Alors que remontait de l'immense quartier black de la ville, le Southside, une rumeur semblable au gospel de toutes les espérances -écho bouleversant de tous les ghettos du monde, mais aussi de quarante ans de progrès des minorités américaines- le vainqueur, sous les regards d'une nation et du monde entier, ne pouvait encore prendre toute la mesure de sa consécration. Le voici devenu le premier président noir de l'histoire des Etats-Unis. Un pays où, quarante ans plus tôt, un nervi raciste abattait le pasteur Martin Luther King à Memphis (Tennessee) et où des policiers ordinaires, accompagnés de leurs chiens hurlants, tourmentaient les manifestants des droits civiques dans l'Alabama. Un pays dont le reste du monde, après huit ans de gouvernement Bush, de guerres, de cynisme, de divisions hargneuses, ne croyait attendre que des mauvaises nouvelles. Dans la lumière aveuglante, après vingt mois de campagne folle, Obama trouvait toujours le talent d'en remontrer aux orateurs mythiques américains. Qui mieux que lui, au coeur de la crise et des doutes, pouvait chiper à Reagan sa phrase légendaire sur la fierté retrouvée de l'Amérique, "ville scintillante au flanc de la colline" amenée à nouveau à inspirer le monde? Qui d'autre que lui pouvait rappeler le songe de Martin Luther King: "Un rêve dont les racines plongent au coeur du rêve américain. Le rêve de ne plus être jugé sur la couleur de sa peau, mais sur le contenu de son caractère"?

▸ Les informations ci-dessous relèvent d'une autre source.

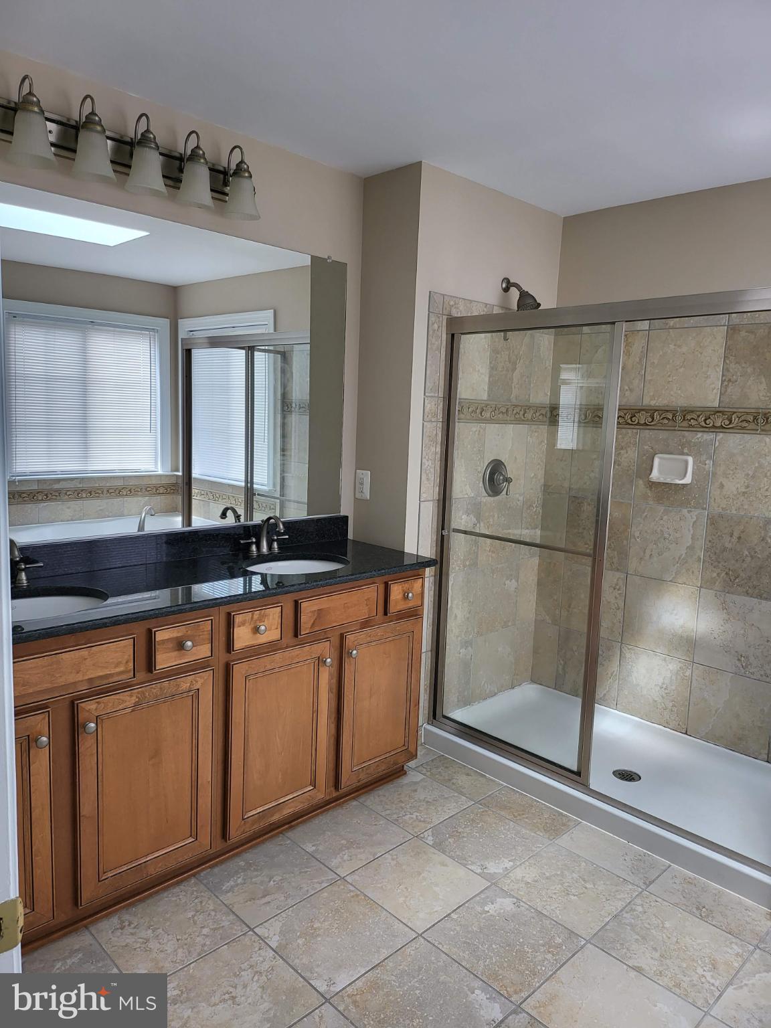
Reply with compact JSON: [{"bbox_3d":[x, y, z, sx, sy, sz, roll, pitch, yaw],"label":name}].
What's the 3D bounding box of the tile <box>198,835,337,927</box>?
[{"bbox_3d":[-0.374,1.147,2.251,0.328,0.010,0.332,-5,11,-44],"label":"tile"}]

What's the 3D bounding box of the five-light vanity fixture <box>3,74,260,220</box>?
[{"bbox_3d":[-0.752,-1.125,2.225,0.931,0.259,0.193,-6,11,-44],"label":"five-light vanity fixture"}]

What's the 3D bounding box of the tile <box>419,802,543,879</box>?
[{"bbox_3d":[0.345,1.141,2.488,0.328,0.010,0.332,-5,11,-44],"label":"tile"}]

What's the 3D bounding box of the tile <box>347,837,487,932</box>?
[{"bbox_3d":[0.102,1.166,2.258,0.335,0.010,0.329,-6,11,-44],"label":"tile"}]

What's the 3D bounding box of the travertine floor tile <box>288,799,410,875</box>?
[{"bbox_3d":[-0.133,1.124,2.493,0.335,0.010,0.329,-6,11,-44],"label":"travertine floor tile"}]

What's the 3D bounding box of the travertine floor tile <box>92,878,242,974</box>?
[{"bbox_3d":[-0.617,1.171,2.014,0.328,0.010,0.332,-5,11,-44],"label":"travertine floor tile"}]

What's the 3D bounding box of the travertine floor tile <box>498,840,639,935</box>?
[{"bbox_3d":[0.579,1.185,2.261,0.335,0.010,0.329,-6,11,-44],"label":"travertine floor tile"}]

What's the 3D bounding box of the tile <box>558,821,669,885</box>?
[{"bbox_3d":[0.774,1.163,2.443,0.203,0.010,0.328,-5,11,-44],"label":"tile"}]

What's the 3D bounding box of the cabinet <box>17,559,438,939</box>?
[{"bbox_3d":[-0.687,0.671,2.373,1.828,0.876,0.532,-6,11,-44],"label":"cabinet"}]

Le miracle de ce 4 novembre se résume peut-être à cette belle ironie: Barack Obama, premier président noir, a été élu non en raison de sa couleur, mais de son programme et de ses qualités de leader, par une nation soumise à l'une des pires crises économiques de son histoire. Obama a longtemps évité d'en appeler au défunt révérend King, chantre des droits civiques. Par peur d'être réduit à un simple "candidat noir", symbole d'une revanche porteuse de culpabilité et de nouveaux ressentiments blancs. Par crainte, aussi, de rompre la promesse de consensus faite à Boston, quatre ans plus tôt, jour pour jour, lors de sa première apparition.
A l'époque, il n'était qu'un élu local inconnu du South Side de Chicago, en quête de son premier mandat de sénateur de l'Illinois à Washington. Mais son discours, d'une rare éloquence, rejetait aux oubliettes les vieilles divisions issues des années 1960. Les 5000 délégués, aux deux tiers blancs, ont hurlé de joie en l'entendant marteler, sur un ton de prêcheur mâtiné diplômé de Harvard, qu'il n'y avait "pas d'Amérique rouge républicaine ou bleue démocrate, pas d'Amérique blanche ou black, mais seulement les Etats-Unis d'Amérique".
Dans le public, les Noirs pleuraient. Ils entendaient King. Le prodige, à la tribune, né en 1961, était trop jeune pour avoir connu les années de plomb du racisme. Il avait été élevé dans le nirvana multiracial de Hawaii, puis trimballé, à 7 ans, vers Djakarta, loin des drames et des déchirements de son pays, par une mère blanche anthropologue remariée avec un homme d'affaires indonésien. Les pigments de sa peau ne lui venaient pas d'un captif arrivé à fond de cale dans le Nouveau Monde, mais d'un brillant étudiant en économie kényan, invité et doté d'une bourse par l'université de Honolulu.
Et pourtant. En l'entendant, pendant ses vingt mois de campagne, assimiler le sort des Noirs aux innombrables injustices américaines, "rejeter toute politique fondée sur la seule identité raciale, sexuelle ou de victime", le peuple des minorités s'est, étrangement, reconnu dans ce mantra d'intégration dépassionnée, plus proche de la réalité et des préoccupations de l'immense classe moyenne noire de Los Angeles ou d'Atlanta que les diatribes vengeresses des anciens du Black Power.
Lorsque les fins limiers du Parti républicain, et sans doute ceux du camp de Hillary Clinton, sa rivale démocrate, ont diffusé sur Internet les sermons de Jeremiah Wright, pasteur et mentor de Barack Obama depuis son arrivée à Chicago, vouant l'Amérique à la damnation et cautionnant le 11 septembre, le candidat, aussi stoïque et détaché fût-il d'ordinaire, semblait trembler de colère en répudiant publiquement son mentor. Il en allait de son élection. Et sa douleur était d'autant plus vive qu'il jugeait avoir payé son dû et fait son pèlerinage au coeur de son identité noire.